A residual-current aka grounda-fault trip is rather unlikely if there are only 2 wires actually reaching the device and it's not connected to any viable grounding path. By definition a ground fault requires a third current path.

There is also a new thing called arc-fault protection. This puts a tiny computer in the circuit breaker which listens to the power line for the telltale sound of arcing (you know the sound if you've ever fidgeted with a headphone jack or speaker hookup). It is especially valuable in older homes (or newer, cheaply made homes) where wiring might fail by arcing and start a fire. A sloppy wiring job could result in this trip.

Divide and conquer

What you do is disassemble it , and add one thing at a time until the overcurrent device trips again. Start with nothing plugged in. Then plug in the remote switch, but no lamp in it. Then disassemble the lamp until it's just the line cord (no connection block). Then add the connection block (nothing on the lamp side). Then add the lamp wiring. Then assemble the lamp. Then add the bulb.

Very likely at some step in there, blammo, and there's the problem. My bet is the junction block isn't wired internally like you think it is.
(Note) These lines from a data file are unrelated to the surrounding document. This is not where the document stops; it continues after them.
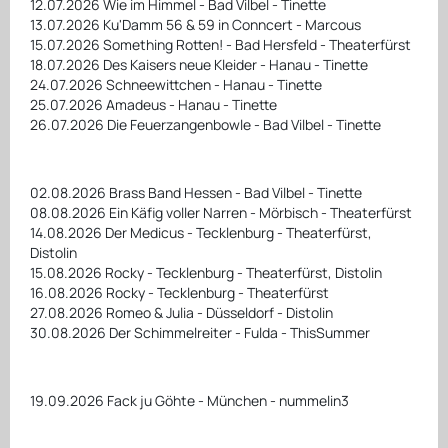
12.07.2026 Wie im Himmel - Bad Vilbel - Tinette
13.07.2026 Ku'Damm 56 & 59 in Conncert - Marcous
15.07.2026 Something Rotten! - Bad Hersfeld - Theaterfürst
18.07.2026 Des Kaisers neue Kleider - Hanau - Tinette
24.07.2026 Schneewittchen - Hanau - Tinette
25.07.2026 Amadeus - Hanau - Tinette
26.07.2026 Die Feuerzangenbowle - Bad Vilbel - Tinette
02.08.2026 Brass Band Hessen - Bad Vilbel - Tinette
08.08.2026 Ein Käfig voller Narren - Mörbisch - Theaterfürst
14.08.2026 Der Medicus - Tecklenburg - Theaterfürst,
Distolin
15.08.2026 Rocky - Tecklenburg - Theaterfürst, Distolin
16.08.2026 Rocky - Tecklenburg - Theaterfürst
27.08.2026 Romeo & Julia - Düsseldorf - Distolin
30.08.2026 Der Schimmelreiter - Fulda - ThisSummer
19.09.2026 Fack ju Göhte - München - nummelin3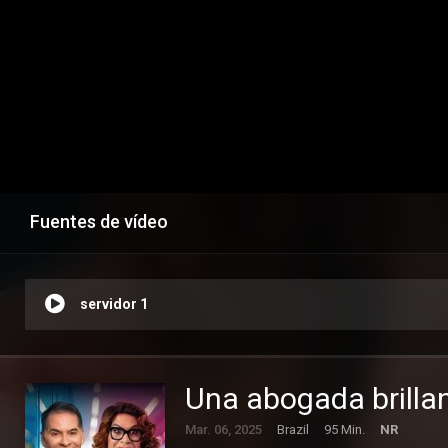
Fuentes de vídeo
servidor 1
Una abogada brilla
Mar. 06, 2025
Brazil
95 Min.
NR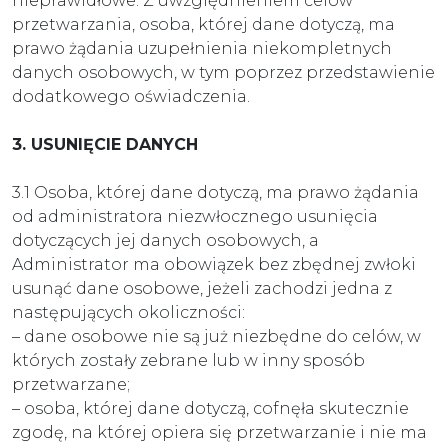
nieprawidłowe. Z uwzględnieniem celów
przetwarzania, osoba, której dane dotyczą, ma
prawo żądania uzupełnienia niekompletnych
danych osobowych, w tym poprzez przedstawienie
dodatkowego oświadczenia.
3. USUNIĘCIE DANYCH
3.1 Osoba, której dane dotyczą, ma prawo żądania
od administratora niezwłocznego usunięcia
dotyczących jej danych osobowych, a
Administrator ma obowiązek bez zbędnej zwłoki
usunąć dane osobowe, jeżeli zachodzi jedna z
następujących okoliczności:
– dane osobowe nie są już niezbędne do celów, w
których zostały zebrane lub w inny sposób
przetwarzane;
– osoba, której dane dotyczą, cofnęła skutecznie
zgodę, na której opiera się przetwarzanie i nie ma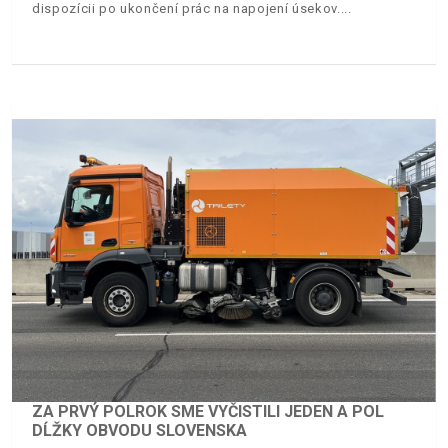
dispozícii po ukončení prác na napojení úsekov.
ZA PRVÝ POLROK SME VYČISTILI JEDEN A POL
DĹŽKY OBVODU SLOVENSKA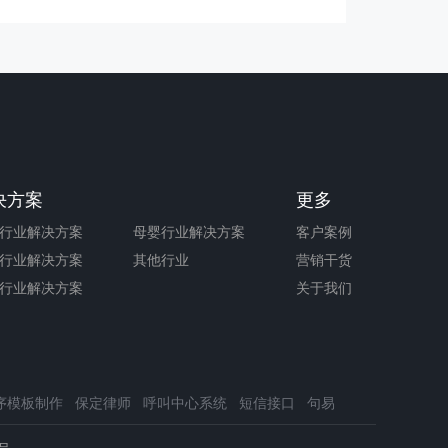
决方案
更多
行业解决方案
母婴行业解决方案
客户案例
行业解决方案
其他行业
营销干货
行业解决方案
关于我们
序模板制作
保定律师
呼叫中心系统
短信接口
句易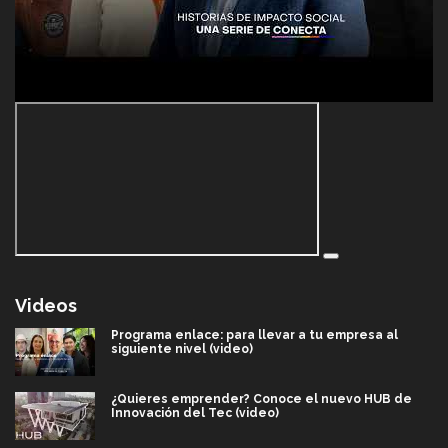
Videos
Programa enlace: para llevar a tu empresa al
siguiente nivel (video)
¿Quieres emprender? Conoce el nuevo HUB de
Innovación del Tec (video)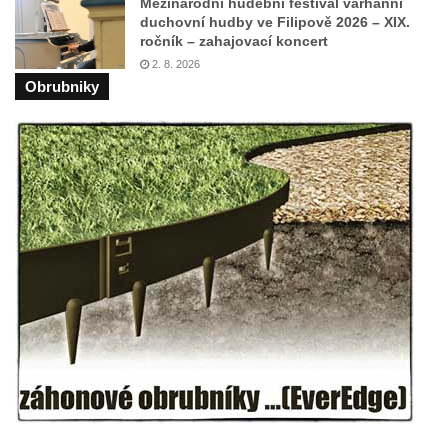
Mezinárodní hudební festival varhanní
Mikulášovicích
duchovní hudby ve Filipově 2026 – XIX.
ročník – zahajovací koncert
Wäberův kříž v zahradě domu čp. 184 v
2. 8. 2026
Mikulášovicích
Obrubniky
Kříž na louce v horních Mikulášovicích
Posteltův kříž naproti domu ev.č. 29 v
Mikulášovicích
Kříž Neubaukreuz u domu čp. 698 v
Mikulášovicích
Kříž manželů Endlerových u továrního
objektu v Mikulášovicích
Kříž u silnice východně od Mikulášovic
Meyerův kříž východně od Mikulášovic
Kříž u rozcestí k větrnému mlýnu Světlík v
Horním Podluží
Kříž u domu čp. 1016 v Mikulášovicích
  • (Comment character limit is very limited, sorry this will be in parts.) I can’t really make much deductions about the main fuse; All I can say is that the board looks old, the entire apartment’s main switch is the only I/O switch and the fuses are in their porcelain holders. Nothing digital or of the current millennium. All of the outlet fuses have a label saying they’re grounded, but the actual old outlet covers do not reveal ground pin contacts that today would be a standard for all. Except for kitchen+bathroom.
    – user158589
    May 19, 2017 at 10:28
  • I just took apart a switch that I found from a lamp that I’m not using, but there absolutely is no room for accommodating all three wires so I’ll have to go shopping. There would be just enough room for the blue and ground wires to pass through it side by side, but the problem is that there are no terminals, so I’d have to join the plug and the lamp wires manually, and for that, there is no room inside this particular switch.
    – user158589
    May 19, 2017 at 10:31
  • 1
    That’s the reason why I originally looked for a 3-wire switch; If I was merely adding a switch to a continuous wire that doesn’t have one, 2-wire switch would be fine because the N and G wires are already insulated from one another thus can run side by side. In my case, is the brown wire the ‘hot’ wire and the blue one the neutral wire whose purpose is to provide a return path for the current?
    – user158589
    May 19, 2017 at 10:33
  • Actually looking up eBay I effortlessly came across a switch that has terminals for three wires, definitely looks like something that I could do. But the available switch components have different amperage; Now that the device is merely a single LED bulb, is the amperage rating of the switch crucial? The information I get from my device is volts and watts, so I’m not sure what it implies for the switch amperage.
    – user158589
    May 19, 2017 at 10:33
  • And also of course thank you very much for the tips; I will look up some simple tutorials on the meter. Was probably iFixit that had a surprisingly easy to follow, illustrated, step by step guide. I prefer those over long and heavy articles when trying to grasp core concepts for the first time; Reading heavy articles gets easier after that. I think I should get a switch anyway and then start over and 'conquer'.